Corona-Krise in Lünen: Mehr Arbeitslose, Frühjahrsboom bleibt aus

Arbeitsmarkt

Kurzarbeit, Einstellungsstopps, schwierige Auftragslagen: Während sonst der Mai für einen Boom auf dem Arbeitsmarkt sorgt, steigt die Arbeitslosigkeit in Lünen an. Schuld ist wohl Corona.

Lünen

, 03.06.2020, 14:30 Uhr / Lesedauer: 2 min
Die Arbeitslosenquote steigt in Lünen im Mai weiter an.

Die Arbeitslosenquote steigt in Lünen im Mai weiter an. © Foto: Fröhling

Von der in anderen Jahren - ohne Corona - üblichen jahreszeitlich bedingten Belebung des Arbeitsmarktes war auch im Mai wenig zu spüren: Der Arbeitsmarkt im Kreis Unna und auch in Lünen steht weiterhin im Zeichen von Corona. Arbeitslosigkeit und Kurzarbeit steigen erneut, während die Arbeitslosen-Zuwachsraten abgeflacht sind. Immerhin: „Für eine Entwarnung ist es noch zu früh, aber im Mai fiel der Corona-Effekt auf dem Arbeitsmarkt schon deutlich schwächer aus als noch im April, zum Teil sogar schon mit ersten positiven Tendenzen“, beschreibt Thomas Helm, Chef der Arbeitsagentur Hamm, die Lage auf dem Arbeitsmarkt im Kreis Unna.

„Insbesondere auf der Stellenseite gibt es Grund zum Optimismus, denn die Anzahl an neuen Stellen legt mit über 480 kräftig zu“, so Helm weiter. Nach wie vor führten aber sinkende Möglichkeiten, Arbeitslosigkeit zu beenden, zu einem wesentlich höheren Bestand an arbeitslosen Menschen im Kreis, im Vergleich zum Vormonat habe dieser um knapp fünf Prozent zugelegt. „Aber auch hier zeigt sich, dass die Sprünge nicht mehr so stark ausfallen wie vor einem Monat“, sagt Thomas Helm.

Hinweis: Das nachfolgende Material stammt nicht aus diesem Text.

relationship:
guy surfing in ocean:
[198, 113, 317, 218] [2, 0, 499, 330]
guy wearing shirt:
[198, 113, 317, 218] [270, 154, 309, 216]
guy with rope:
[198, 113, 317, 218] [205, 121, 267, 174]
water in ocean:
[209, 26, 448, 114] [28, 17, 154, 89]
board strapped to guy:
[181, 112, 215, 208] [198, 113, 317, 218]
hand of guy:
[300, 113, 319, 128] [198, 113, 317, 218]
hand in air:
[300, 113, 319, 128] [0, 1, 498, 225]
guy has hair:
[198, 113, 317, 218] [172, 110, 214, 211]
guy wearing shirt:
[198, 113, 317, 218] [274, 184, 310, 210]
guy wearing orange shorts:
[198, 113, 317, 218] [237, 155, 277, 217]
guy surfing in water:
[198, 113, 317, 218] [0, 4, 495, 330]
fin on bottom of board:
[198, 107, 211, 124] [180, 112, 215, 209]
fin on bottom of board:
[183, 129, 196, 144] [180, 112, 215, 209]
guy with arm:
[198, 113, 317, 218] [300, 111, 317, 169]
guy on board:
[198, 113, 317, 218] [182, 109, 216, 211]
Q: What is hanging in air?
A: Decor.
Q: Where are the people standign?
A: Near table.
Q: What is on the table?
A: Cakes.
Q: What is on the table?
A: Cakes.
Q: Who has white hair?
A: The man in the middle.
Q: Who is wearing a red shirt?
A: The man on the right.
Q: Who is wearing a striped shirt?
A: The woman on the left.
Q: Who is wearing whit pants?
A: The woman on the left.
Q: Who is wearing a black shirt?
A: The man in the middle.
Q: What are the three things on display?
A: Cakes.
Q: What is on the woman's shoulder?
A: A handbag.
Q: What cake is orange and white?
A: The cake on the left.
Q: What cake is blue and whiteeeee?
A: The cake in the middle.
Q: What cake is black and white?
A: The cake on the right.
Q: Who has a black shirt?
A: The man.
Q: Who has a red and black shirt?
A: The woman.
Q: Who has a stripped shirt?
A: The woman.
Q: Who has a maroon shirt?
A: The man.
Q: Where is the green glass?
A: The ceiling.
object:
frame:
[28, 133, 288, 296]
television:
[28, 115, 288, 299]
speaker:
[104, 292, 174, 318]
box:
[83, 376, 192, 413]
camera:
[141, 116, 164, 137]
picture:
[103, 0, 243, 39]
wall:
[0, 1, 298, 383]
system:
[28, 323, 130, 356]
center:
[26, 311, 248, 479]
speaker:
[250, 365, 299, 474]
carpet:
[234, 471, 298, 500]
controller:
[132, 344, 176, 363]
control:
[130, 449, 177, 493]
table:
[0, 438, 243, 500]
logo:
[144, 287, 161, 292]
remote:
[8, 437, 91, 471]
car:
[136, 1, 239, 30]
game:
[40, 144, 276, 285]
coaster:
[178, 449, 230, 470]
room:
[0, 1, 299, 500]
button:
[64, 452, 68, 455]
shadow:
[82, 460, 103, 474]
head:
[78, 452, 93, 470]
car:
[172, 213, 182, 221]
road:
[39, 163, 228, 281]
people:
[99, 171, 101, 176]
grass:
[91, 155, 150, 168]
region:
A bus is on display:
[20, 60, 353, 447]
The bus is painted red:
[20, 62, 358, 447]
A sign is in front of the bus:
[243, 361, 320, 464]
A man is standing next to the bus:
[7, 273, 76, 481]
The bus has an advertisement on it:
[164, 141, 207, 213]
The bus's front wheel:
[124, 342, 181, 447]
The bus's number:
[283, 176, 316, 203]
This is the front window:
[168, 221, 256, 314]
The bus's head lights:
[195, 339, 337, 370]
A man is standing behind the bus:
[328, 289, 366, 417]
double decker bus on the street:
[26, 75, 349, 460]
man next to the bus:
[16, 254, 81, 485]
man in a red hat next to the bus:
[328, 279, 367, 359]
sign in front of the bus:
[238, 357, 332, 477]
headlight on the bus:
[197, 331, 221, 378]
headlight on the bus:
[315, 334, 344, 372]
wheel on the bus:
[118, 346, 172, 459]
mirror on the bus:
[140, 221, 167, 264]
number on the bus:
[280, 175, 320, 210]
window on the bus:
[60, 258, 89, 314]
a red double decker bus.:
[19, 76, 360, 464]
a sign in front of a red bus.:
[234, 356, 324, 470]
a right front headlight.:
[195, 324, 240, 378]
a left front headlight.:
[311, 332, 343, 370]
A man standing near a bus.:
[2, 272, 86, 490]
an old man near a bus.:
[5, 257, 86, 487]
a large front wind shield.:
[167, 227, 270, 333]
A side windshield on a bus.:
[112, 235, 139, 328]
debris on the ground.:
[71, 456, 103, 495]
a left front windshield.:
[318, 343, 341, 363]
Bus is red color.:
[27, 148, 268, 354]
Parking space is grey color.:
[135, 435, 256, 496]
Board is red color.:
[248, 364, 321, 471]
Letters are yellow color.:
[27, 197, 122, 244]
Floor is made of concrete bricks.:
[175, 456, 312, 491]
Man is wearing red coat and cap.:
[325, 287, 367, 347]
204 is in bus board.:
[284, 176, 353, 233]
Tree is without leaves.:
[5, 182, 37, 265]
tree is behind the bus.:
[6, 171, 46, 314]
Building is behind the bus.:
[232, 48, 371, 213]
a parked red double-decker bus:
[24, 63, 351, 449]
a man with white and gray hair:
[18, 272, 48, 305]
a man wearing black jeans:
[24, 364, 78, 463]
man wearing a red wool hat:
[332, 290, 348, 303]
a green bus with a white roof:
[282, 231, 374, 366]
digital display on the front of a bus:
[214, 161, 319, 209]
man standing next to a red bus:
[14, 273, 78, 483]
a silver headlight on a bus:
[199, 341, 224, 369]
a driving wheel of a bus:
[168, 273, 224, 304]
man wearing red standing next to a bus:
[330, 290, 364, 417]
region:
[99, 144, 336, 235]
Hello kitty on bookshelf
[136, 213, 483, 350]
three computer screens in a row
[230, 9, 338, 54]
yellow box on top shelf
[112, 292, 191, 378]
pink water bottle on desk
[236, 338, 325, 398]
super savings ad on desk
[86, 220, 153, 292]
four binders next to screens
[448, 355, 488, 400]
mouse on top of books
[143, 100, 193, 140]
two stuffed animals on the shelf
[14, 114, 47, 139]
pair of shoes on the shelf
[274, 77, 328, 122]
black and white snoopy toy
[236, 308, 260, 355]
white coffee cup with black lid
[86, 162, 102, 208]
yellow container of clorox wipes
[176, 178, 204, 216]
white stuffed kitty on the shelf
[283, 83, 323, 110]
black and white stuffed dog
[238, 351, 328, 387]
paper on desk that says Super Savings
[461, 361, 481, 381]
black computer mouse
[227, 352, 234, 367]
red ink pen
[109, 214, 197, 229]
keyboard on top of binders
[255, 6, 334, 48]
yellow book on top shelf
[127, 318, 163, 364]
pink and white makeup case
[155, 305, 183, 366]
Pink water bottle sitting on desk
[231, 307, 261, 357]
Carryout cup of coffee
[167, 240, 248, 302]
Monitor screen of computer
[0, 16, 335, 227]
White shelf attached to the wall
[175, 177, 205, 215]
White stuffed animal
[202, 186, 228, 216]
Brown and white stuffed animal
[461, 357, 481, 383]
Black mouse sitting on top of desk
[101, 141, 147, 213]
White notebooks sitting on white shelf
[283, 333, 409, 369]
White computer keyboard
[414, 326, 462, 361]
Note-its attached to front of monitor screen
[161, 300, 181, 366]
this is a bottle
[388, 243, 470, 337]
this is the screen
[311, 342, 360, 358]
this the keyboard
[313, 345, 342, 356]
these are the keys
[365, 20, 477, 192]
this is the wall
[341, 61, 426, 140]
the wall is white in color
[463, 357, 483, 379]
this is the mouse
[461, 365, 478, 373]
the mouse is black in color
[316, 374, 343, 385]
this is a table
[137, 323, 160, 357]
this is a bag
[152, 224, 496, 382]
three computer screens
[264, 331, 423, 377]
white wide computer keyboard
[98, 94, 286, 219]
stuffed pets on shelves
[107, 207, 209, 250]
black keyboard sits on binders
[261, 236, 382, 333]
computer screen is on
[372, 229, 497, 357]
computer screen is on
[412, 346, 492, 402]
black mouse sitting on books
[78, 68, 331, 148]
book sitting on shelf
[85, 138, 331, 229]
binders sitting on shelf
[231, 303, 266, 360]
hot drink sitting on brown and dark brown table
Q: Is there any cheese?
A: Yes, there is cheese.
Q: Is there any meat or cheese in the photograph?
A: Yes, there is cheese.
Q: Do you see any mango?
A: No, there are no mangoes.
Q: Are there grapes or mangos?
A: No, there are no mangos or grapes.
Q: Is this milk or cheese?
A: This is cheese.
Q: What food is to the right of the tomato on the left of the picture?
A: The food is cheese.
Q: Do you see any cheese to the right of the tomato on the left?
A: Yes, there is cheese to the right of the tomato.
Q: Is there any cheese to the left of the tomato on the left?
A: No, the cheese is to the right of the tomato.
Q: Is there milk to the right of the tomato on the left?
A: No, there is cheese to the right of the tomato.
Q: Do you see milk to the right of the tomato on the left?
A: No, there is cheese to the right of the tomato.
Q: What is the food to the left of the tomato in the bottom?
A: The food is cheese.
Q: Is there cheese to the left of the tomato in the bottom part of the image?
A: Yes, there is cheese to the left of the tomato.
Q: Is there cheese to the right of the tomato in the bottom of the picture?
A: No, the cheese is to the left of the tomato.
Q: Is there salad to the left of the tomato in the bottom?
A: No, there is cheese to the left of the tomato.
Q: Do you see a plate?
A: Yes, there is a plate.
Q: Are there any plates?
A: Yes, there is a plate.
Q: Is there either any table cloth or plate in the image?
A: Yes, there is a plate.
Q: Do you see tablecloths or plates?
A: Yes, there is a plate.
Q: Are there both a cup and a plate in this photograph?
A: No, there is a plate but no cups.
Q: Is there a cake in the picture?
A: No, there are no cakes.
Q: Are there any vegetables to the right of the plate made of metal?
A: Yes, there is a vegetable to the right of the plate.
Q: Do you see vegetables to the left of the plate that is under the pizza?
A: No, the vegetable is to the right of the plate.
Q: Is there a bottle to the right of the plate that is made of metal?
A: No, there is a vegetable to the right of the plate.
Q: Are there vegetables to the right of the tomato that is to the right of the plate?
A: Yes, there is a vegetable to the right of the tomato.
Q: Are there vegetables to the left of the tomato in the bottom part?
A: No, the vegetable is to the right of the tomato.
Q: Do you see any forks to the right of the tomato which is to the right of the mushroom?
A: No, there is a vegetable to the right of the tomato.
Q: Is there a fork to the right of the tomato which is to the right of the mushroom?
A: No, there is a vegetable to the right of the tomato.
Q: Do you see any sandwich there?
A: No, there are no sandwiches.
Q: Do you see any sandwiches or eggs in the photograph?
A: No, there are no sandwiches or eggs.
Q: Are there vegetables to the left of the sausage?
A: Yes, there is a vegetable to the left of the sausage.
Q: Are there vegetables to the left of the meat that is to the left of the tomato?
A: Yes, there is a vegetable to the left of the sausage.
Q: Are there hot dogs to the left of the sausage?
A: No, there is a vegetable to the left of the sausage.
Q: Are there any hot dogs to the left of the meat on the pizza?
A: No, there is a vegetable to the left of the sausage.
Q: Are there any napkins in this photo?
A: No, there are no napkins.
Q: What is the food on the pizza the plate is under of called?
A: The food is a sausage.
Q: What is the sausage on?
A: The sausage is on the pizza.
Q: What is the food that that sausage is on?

Quote in Lünen deutlich höher als im Kreis

Wie sich der Arbeitsmarkt in den kommenden Monaten entwickelt, hänge laut Agenturleiter eng mit der weltwirtschaftlichen Lage und damit zusammen, ob die eingeführten Lockerungen dauerhaft seien und jetzt schrittweise ausgeweitet würden. Im besten Fall nehmen die Unternehmen ihre Betriebstätigkeit wieder im vollen Umfang auf und stellen dementsprechend Personal ein.

Im Kreis Unna gab es im Mai 2020 16.710 Arbeitslose und damit um knapp 5 Prozent mehr als im April und knapp 16 Prozent mehr als im Mai 2019. Die Quote liegt mit 7,8 Prozent deutlich niedriger als in in Lünen. Hier sind im 10,5 Prozent (4844 Menschen) arbeitslos gewesen. Im Vormonat April waren es noch 10,1 Prozent (4634) und im Mai 2019 9,7 Prozent (4417 Menschen). Zu dieser Zeit lag die Arbeitslosenquote im Kreis Unna bei 6,8 Prozent.

Dabei sind momentan in Lünen mehr Männer (2735) als Frauen (2109) von Arbeitslosigkeit betroffen. Während im vergangenen Jahr knapp 360 Männer mehr arbeitslos waren als Frauen, hat sich die Lücke nun fast verdoppelt: Im April 2020 gab es 626 arbeitslose Männer mehr als Frauen, im Mai 622.

Anstieg der „Unterbeschäftigten“

Insbesondere die Zahl der so genannten Unterbeschäftigten, also Menschen, die nicht als arbeitslos gelten, weil sie an einer der „Maßnahmen“ der Arbeitsämter und Jobcenter teilnehmen, ist merklich angestiegen: Im Kreis Unna von 73,7 Prozent (19.567) im Mai 2019 auf 79 Prozent (21.155) im Mai 2020.